▸ **TRECHO SELECIONADO**:
WWOOF – Itália – o plano

A vida já não estava dentro dos eixos, como diria meu avô. Eu já tinha tomado a decisão de mudar para o país do marido – por um tempo somente – já tinha começado o processo de visto - e me frustrado bastante nas andanças de documentos para cá e para lá que nunca se resolviam - já tinha saído do meu trabalho que todo mundo via com respeito, e não tinha muito visão de futuro, apesar de ter construído um cenário todinho feito de expectativas.

As coisas sobre o futuro começaram a se ajeitar quando se definiu que temporariamente íamos cuidar do negócio que a avó do marido deixou. Um bed & breakfast super charmoso em Bar Harbor, no Maine. Mesmo sem o meu visto tínhamos uma noção de data, tínhamos trabalho, um lugar para morar, uma certa missão. Pronto. Luz no fim do túnel. E, eu, nesse meio de caminho só tinha uma certeza: vou me jogar no trabalho de novo, como sempre fiz. E dei voz a uma pulguinha que estava atrás da orelha e me dizia para ir um pouco mais longe nessa loucurada de se jogar no mundo. Não tinha dado agora para fazer o caminho de Santiago de Compostela porque era inverno e precisávamos de um mês inteiro. Pois bem, eu já tinha dado, como muita gente já fez, uma bela volta naqueles sites que ensinam a gente a ser feliz mudando tudo, a virar nômades digitais, trabalhando pelo computador e internet, tipo, na Tailândia. Bem, não era esse o meu caso, mas nessas andanças virtuais conheci uma organização chamada WWOOF que significa World Wide Opportunities at Organic Farms. Pois bem, o site mostrava todas as fazendas de produção orgânica, muitas familiares, que eram vegetarianas ou não, que usavam a biodinâmica para produzir seus alimentos e que tinham um programa de receber voluntários por um período de tempo. Enfim, me interessei.

▸ **REGISTROS DE DADOS**:
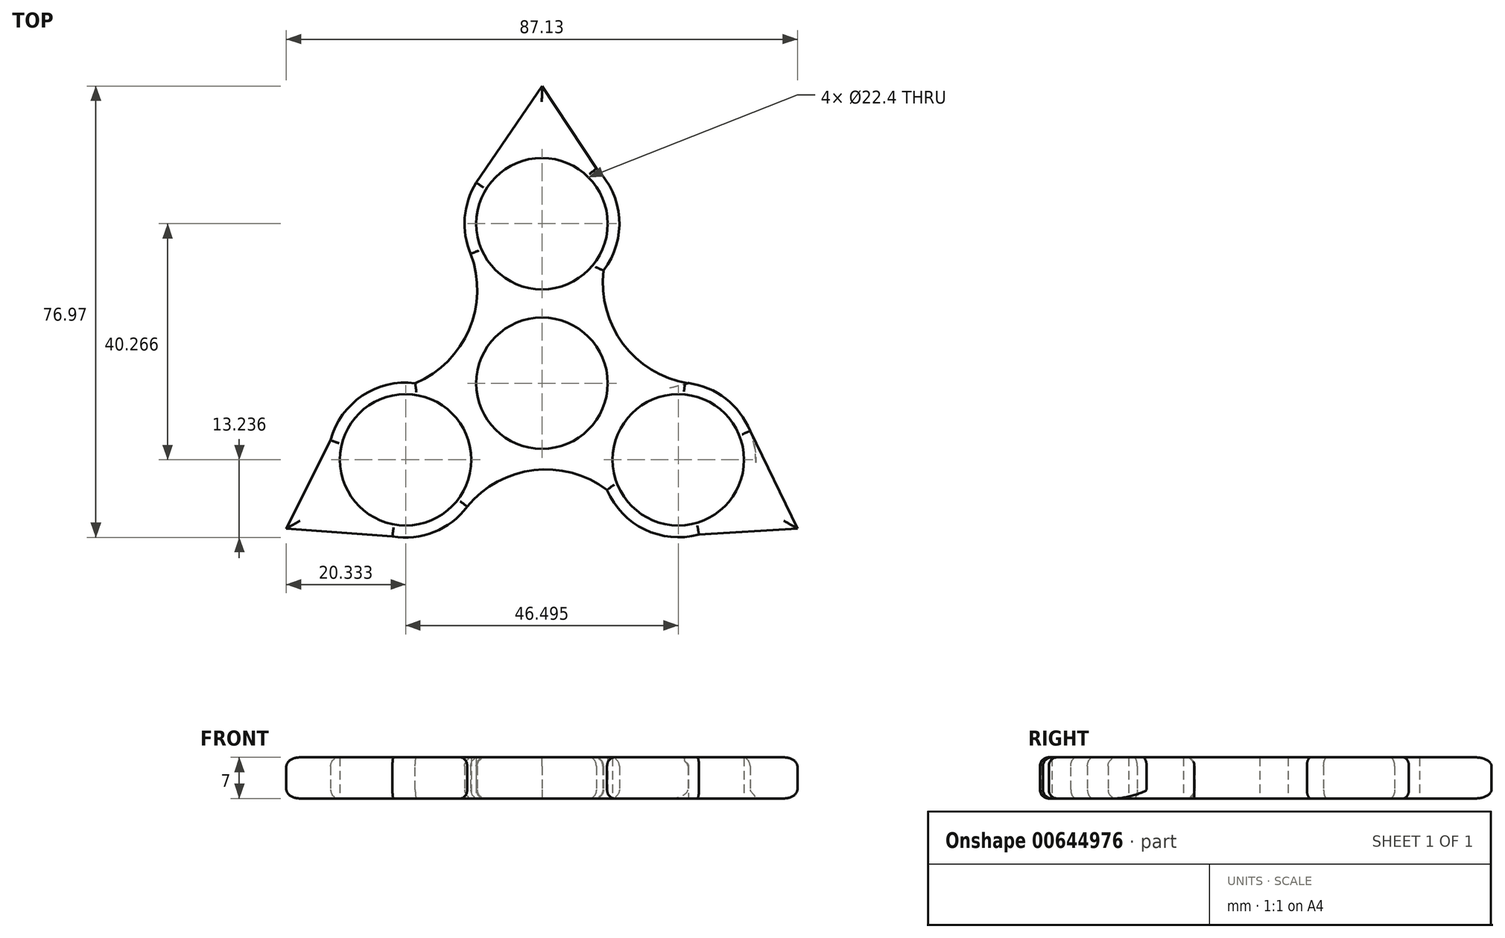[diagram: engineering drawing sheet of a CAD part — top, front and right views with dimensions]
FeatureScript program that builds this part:
annotation { "Feature Type Name" : "Feature", "Feature Type Description" : "" }
export const myFeature = defineFeature(function(context is Context, id is Id, definition is map)
    precondition{}
    {
        {
            var Q0;
            Q0=qCreatedBy(makeId("Top.planeOp"),FACE);
            var sketch = newSketch(context, id + "F0", { "sketchPlane" : qUnion([Q0])});
            skCircle(sketch, "E0", {"center": v(0, 0) * mm, "radius": 11.2 * mm});
            skCircle(sketch, "E1", {"center": v(0, 27.2) * mm, "radius": 11.2 * mm});
            skArc(sketch, "E2", {"start": v(10.51, 19.22) * mm, "mid": v(13.17, 28.14) * mm, "end": v(9.27, 36.6) * mm});
            skLineSegment(sketch, "E3.1.0", {"start": v(-12.74, -21.05) * mm, "end": v(-12.74, -21.05) * mm});
            skCircle(sketch, "E3.1.1", {"center": v(-23.25, -13.06) * mm, "radius": 11.2 * mm});
            skArc(sketch, "E3.2.0", {"start": v(11.1, -18.2) * mm, "mid": v(33.75, -21.06) * mm, "end": v(24.97, 0.02) * mm});
            skCircle(sketch, "E3.2.1", {"center": v(23.25, -13.06) * mm, "radius": 11.2 * mm});
            skPoint(sketch, "E3.center", {"position": v(0, 0.36) * mm});
            skArc(sketch, "E4", {"start": v(-21.6, 0) * mm, "mid": v(-12.44, 9.12) * mm, "end": v(-12.16, 22.06) * mm});
            skArc(sketch, "E5.1.0", {"start": v(11.1, -18.2) * mm, "mid": v(-1.4, -14.82) * mm, "end": v(-12.74, -21.05) * mm});
            skArc(sketch, "E5.2.0", {"start": v(10.51, 19.22) * mm, "mid": v(13.82, 6.7) * mm, "end": v(24.89, 0) * mm});
            skPoint(sketch, "E5.center", {"position": v(0, 0.34) * mm});
            skLineSegment(sketch, "E6", {"start": v(-11.2, 34.18) * mm, "end": v(0, 50.67) * mm});
            skLineSegment(sketch, "E7", {"start": v(0, 50.67) * mm, "end": v(9.27, 36.6) * mm});
            skLineSegment(sketch, "E8.1.0", {"start": v(-43.58, -24.78) * mm, "end": v(-36.03, -9.72) * mm});
            skLineSegment(sketch, "E8.1.1", {"start": v(-23.7, -26.24) * mm, "end": v(-43.58, -24.78) * mm});
            skLineSegment(sketch, "E8.2.0", {"start": v(43.55, -24.8) * mm, "end": v(26.76, -25.79) * mm});
            skLineSegment(sketch, "E8.2.1", {"start": v(35.49, -8.13) * mm, "end": v(43.55, -24.8) * mm});
            skPoint(sketch, "E8.center", {"position": v(-0.01, 0.36) * mm});
            skArc(sketch, "E9.1.0", {"start": v(-21.6, 0) * mm, "mid": v(-30.65, -2.15) * mm, "end": v(-36.03, -9.72) * mm});
            skArc(sketch, "E10.trimOffspring", {"start": v(-25.5, -26.1) * mm, "mid": v(-18.4, -25.37) * mm, "end": v(-12.74, -21.05) * mm});
            skArc(sketch, "E11.trimOffspring", {"start": v(-10.61, 35.05) * mm, "mid": v(-13.1, 28.76) * mm, "end": v(-12.16, 22.06) * mm});
            skPoint(sketch, "E12.orphan", {"position": v(26.73, -25.79) * mm});
            skPoint(sketch, "E13.orphan", {"position": v(34.87, -6.85) * mm});
            skLineSegment(sketch, "E14", {"start": v(24.89, 0) * mm, "end": v(24.97, 0.02) * mm});
            skPoint(sketch, "E15.orphan", {"position": v(27.06, -26.33) * mm});
            skPoint(sketch, "E16.orphan", {"position": v(-21.9, -0.5) * mm});
            skSolve(sketch);
        }
        {
            var Q0;
            Q0=makeQuery(id+"F0.imprint","IMPRINT",FACE,{"disambiguationData":[TD([[makeQuery(id+"F0.imprint","IMPRINT",EDGE,{"derivedFrom":sQuery(id+"F0.wireOp",EDGE,"E0")}),-1.0]])]});
            var Q1;
            {var subQ0=sQuery(id+"F0.wireOp",EDGE,"E8.2.0");Q1=makeQuery(id+"F0.imprint","IMPRINT",FACE,{"disambiguationData":[TD([[makeQuery(id+"F0.imprint","IMPRINT",EDGE,{"derivedFrom":subQ0}),-1.0]])]});}
            extrude(context, id + "F1", {"entities" : qUnion([Q0, Q1]), "depth" : 7 * mm, "offsetDistance" : 25 * mm});
        }
        {
            var Q0;
            Q0=makeQuery(id+"F1.opExtrude","CAP_EDGE",EDGE,{"disambiguationData":[OSD([sQuery(id+"F0.wireOp",EDGE,"E5.1.0")])],"isStart":false});
            var Q1;
            Q1=makeQuery(id+"F1.opExtrude","CAP_EDGE",EDGE,{"disambiguationData":[OSD([sQuery(id+"F0.wireOp",EDGE,"E10.trimOffspring")])],"isStart":false});
            var Q2;
            Q2=makeQuery(id+"F1.opExtrude","CAP_EDGE",EDGE,{"disambiguationData":[OSD([sQuery(id+"F0.wireOp",EDGE,"E8.1.1")])],"isStart":false});
            var Q3;
            Q3=makeQuery(id+"F1.opExtrude","CAP_EDGE",EDGE,{"disambiguationData":[OSD([sQuery(id+"F0.wireOp",EDGE,"E8.1.0")])],"isStart":false});
            var Q4;
            Q4=makeQuery(id+"F1.opExtrude","CAP_EDGE",EDGE,{"disambiguationData":[OSD([sQuery(id+"F0.wireOp",EDGE,"E9.1.0")])],"isStart":false});
            var Q5;
            {var subQ0=sQuery(id+"F0.wireOp",EDGE,"E3.2.0");Q5=makeQuery(id+"F1.opExtrude","CAP_EDGE",EDGE,{"disambiguationData":[OSD([subQ0]),TDD([makeQuery(id+"F0.imprint","IMPRINT",EDGE,{"disambiguationData":[TD([[makeQuery(id+"F0.imprint","INTERSECT",VERTEX,{"derivedFrom":[subQ0,sQuery(id+"F0.wireOp",EDGE,"E5.1.0")]}),-1.0]])],"derivedFrom":subQ0})])],"isStart":false});}
            var Q6;
            Q6=makeQuery(id+"F1.opExtrude","CAP_EDGE",EDGE,{"disambiguationData":[OSD([sQuery(id+"F0.wireOp",EDGE,"E2")])],"isStart":false});
            var Q7;
            Q7=makeQuery(id+"F1.opExtrude","CAP_EDGE",EDGE,{"disambiguationData":[OSD([sQuery(id+"F0.wireOp",EDGE,"E11.trimOffspring")])],"isStart":false});
            var Q8;
            Q8=makeQuery(id+"F1.opExtrude","CAP_EDGE",EDGE,{"disambiguationData":[OSD([sQuery(id+"F0.wireOp",EDGE,"E6")])],"isStart":false});
            var Q9;
            Q9=makeQuery(id+"F1.opExtrude","CAP_EDGE",EDGE,{"disambiguationData":[OSD([sQuery(id+"F0.wireOp",EDGE,"E7")])],"isStart":false});
            var Q10;
            Q10=makeQuery(id+"F1.opExtrude","CAP_EDGE",EDGE,{"disambiguationData":[OSD([sQuery(id+"F0.wireOp",EDGE,"E8.2.0")])],"isStart":false});
            var Q11;
            Q11=makeQuery(id+"F1.opExtrude","CAP_EDGE",EDGE,{"disambiguationData":[OSD([sQuery(id+"F0.wireOp",EDGE,"E5.2.0")])],"isStart":false});
            var Q12;
            Q12=makeQuery(id+"F1.opExtrude","CAP_EDGE",EDGE,{"disambiguationData":[OSD([sQuery(id+"F0.wireOp",EDGE,"E4")])],"isStart":false});
            var Q13;
            Q13=makeQuery(id+"F1.opExtrude","CAP_EDGE",EDGE,{"disambiguationData":[OSD([sQuery(id+"F0.wireOp",EDGE,"E8.2.1")])],"isStart":false});
            fillet(context, id + "F2", {"entities" : qUnion([Q0, Q1, Q2, Q3, Q4, Q5, Q6, Q7, Q8, Q9, Q10, Q11, Q12, Q13]), "radius" : 1.5 * mm, "tangentPropagation" : true, "allowEdgeOverflow" : false});
        }
        {
            var Q0;
            Q0=makeQuery(id+"F1.opExtrude","CAP_EDGE",EDGE,{"disambiguationData":[OSD([sQuery(id+"F0.wireOp",EDGE,"E4")])],"isStart":true});
            var Q1;
            Q1=makeQuery(id+"F1.opExtrude","CAP_EDGE",EDGE,{"disambiguationData":[OSD([sQuery(id+"F0.wireOp",EDGE,"E9.1.0")])],"isStart":true});
            var Q2;
            Q2=makeQuery(id+"F1.opExtrude","CAP_EDGE",EDGE,{"disambiguationData":[OSD([sQuery(id+"F0.wireOp",EDGE,"E8.1.0")])],"isStart":true});
            var Q3;
            Q3=makeQuery(id+"F1.opExtrude","CAP_EDGE",EDGE,{"disambiguationData":[OSD([sQuery(id+"F0.wireOp",EDGE,"E8.1.1")])],"isStart":true});
            var Q4;
            Q4=makeQuery(id+"F1.opExtrude","CAP_EDGE",EDGE,{"disambiguationData":[OSD([sQuery(id+"F0.wireOp",EDGE,"E10.trimOffspring")])],"isStart":true});
            var Q5;
            Q5=makeQuery(id+"F1.opExtrude","CAP_EDGE",EDGE,{"disambiguationData":[OSD([sQuery(id+"F0.wireOp",EDGE,"E5.1.0")])],"isStart":true});
            var Q6;
            {var subQ0=sQuery(id+"F0.wireOp",EDGE,"E3.2.0");Q6=makeQuery(id+"F1.opExtrude","CAP_EDGE",EDGE,{"disambiguationData":[OSD([subQ0]),TDD([makeQuery(id+"F0.imprint","IMPRINT",EDGE,{"disambiguationData":[TD([[makeQuery(id+"F0.imprint","INTERSECT",VERTEX,{"derivedFrom":[subQ0,sQuery(id+"F0.wireOp",EDGE,"E5.1.0")]}),-1.0]])],"derivedFrom":subQ0})])],"isStart":true});}
            var Q7;
            Q7=makeQuery(id+"F1.opExtrude","CAP_EDGE",EDGE,{"disambiguationData":[OSD([sQuery(id+"F0.wireOp",EDGE,"E5.2.0")])],"isStart":true});
            var Q8;
            Q8=makeQuery(id+"F1.opExtrude","CAP_EDGE",EDGE,{"disambiguationData":[OSD([sQuery(id+"F0.wireOp",EDGE,"E2")])],"isStart":true});
            var Q9;
            Q9=makeQuery(id+"F1.opExtrude","CAP_EDGE",EDGE,{"disambiguationData":[OSD([sQuery(id+"F0.wireOp",EDGE,"E7")])],"isStart":true});
            var Q10;
            Q10=makeQuery(id+"F1.opExtrude","CAP_EDGE",EDGE,{"disambiguationData":[OSD([sQuery(id+"F0.wireOp",EDGE,"E6")])],"isStart":true});
            var Q11;
            Q11=makeQuery(id+"F1.opExtrude","CAP_EDGE",EDGE,{"disambiguationData":[OSD([sQuery(id+"F0.wireOp",EDGE,"E11.trimOffspring")])],"isStart":true});
            var Q12;
            Q12=makeQuery(id+"F1.opExtrude","CAP_EDGE",EDGE,{"disambiguationData":[OSD([sQuery(id+"F0.wireOp",EDGE,"E8.2.1")])],"isStart":true});
            var Q13;
            Q13=makeQuery(id+"F1.opExtrude","CAP_EDGE",EDGE,{"disambiguationData":[OSD([sQuery(id+"F0.wireOp",EDGE,"E8.2.0")])],"isStart":true});
            var Q14;
            {var subQ0=sQuery(id+"F0.wireOp",EDGE,"E3.2.0");Q14=makeQuery(id+"F1.opExtrude","CAP_EDGE",EDGE,{"disambiguationData":[OSD([subQ0]),TDD([makeQuery(id+"F0.imprint","IMPRINT",EDGE,{"disambiguationData":[TD([[makeQuery(id+"F0.imprint","INTERSECT",VERTEX,{"derivedFrom":[subQ0,sQuery(id+"F0.wireOp",EDGE,"E14")]}),1.0]])],"derivedFrom":subQ0})])],"isStart":false});}
            fillet(context, id + "F3", {"entities" : qUnion([Q0, Q1, Q2, Q3, Q4, Q5, Q6, Q7, Q8, Q9, Q10, Q11, Q12, Q13, Q14]), "radius" : 1.5 * mm, "tangentPropagation" : true, "allowEdgeOverflow" : false});
        }
    });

▸ **EXERCÍCIO ESCRITO A**: Reproduza a parte do relato sobre o plano de WWOOF na Itália que começa nas palavras "A vida já não" e vai até "feito de expectativas.".
▸ **EXERCÍCIO ESCRITO B**: Transcreva sem nenhuma alteração os registros desde o início até a linha que contém "v(33.75, -21.06) *", incluindo essa linha, e deixe as imagens de fora da resposta.

▸ **RESPOSTA DO EXERCÍCIO A**:
A vida já não estava dentro dos eixos, como diria meu avô. Eu já tinha tomado a decisão de mudar para o país do marido – por um tempo somente – já tinha começado o processo de visto - e me frustrado bastante nas andanças de documentos para cá e para lá que nunca se resolviam - já tinha saído do meu trabalho que todo mundo via com respeito, e não tinha muito visão de futuro, apesar de ter construído um cenário todinho feito de expectativas.

▸ **RESPOSTA DO EXERCÍCIO B**:
[diagram: engineering drawing sheet of a CAD part — top, front and right views with dimensions]
FeatureScript program that builds this part:
annotation { "Feature Type Name" : "Feature", "Feature Type Description" : "" }
export const myFeature = defineFeature(function(context is Context, id is Id, definition is map)
    precondition{}
    {
        {
            var Q0;
            Q0=qCreatedBy(makeId("Top.planeOp"),FACE);
            var sketch = newSketch(context, id + "F0", { "sketchPlane" : qUnion([Q0])});
            skCircle(sketch, "E0", {"center": v(0, 0) * mm, "radius": 11.2 * mm});
            skCircle(sketch, "E1", {"center": v(0, 27.2) * mm, "radius": 11.2 * mm});
            skArc(sketch, "E2", {"start": v(10.51, 19.22) * mm, "mid": v(13.17, 28.14) * mm, "end": v(9.27, 36.6) * mm});
            skLineSegment(sketch, "E3.1.0", {"start": v(-12.74, -21.05) * mm, "end": v(-12.74, -21.05) * mm});
            skCircle(sketch, "E3.1.1", {"center": v(-23.25, -13.06) * mm, "radius": 11.2 * mm});
            skArc(sketch, "E3.2.0", {"start": v(11.1, -18.2) * mm, "mid": v(33.75, -21.06) * mm, "end": v(24.97, 0.02) * mm});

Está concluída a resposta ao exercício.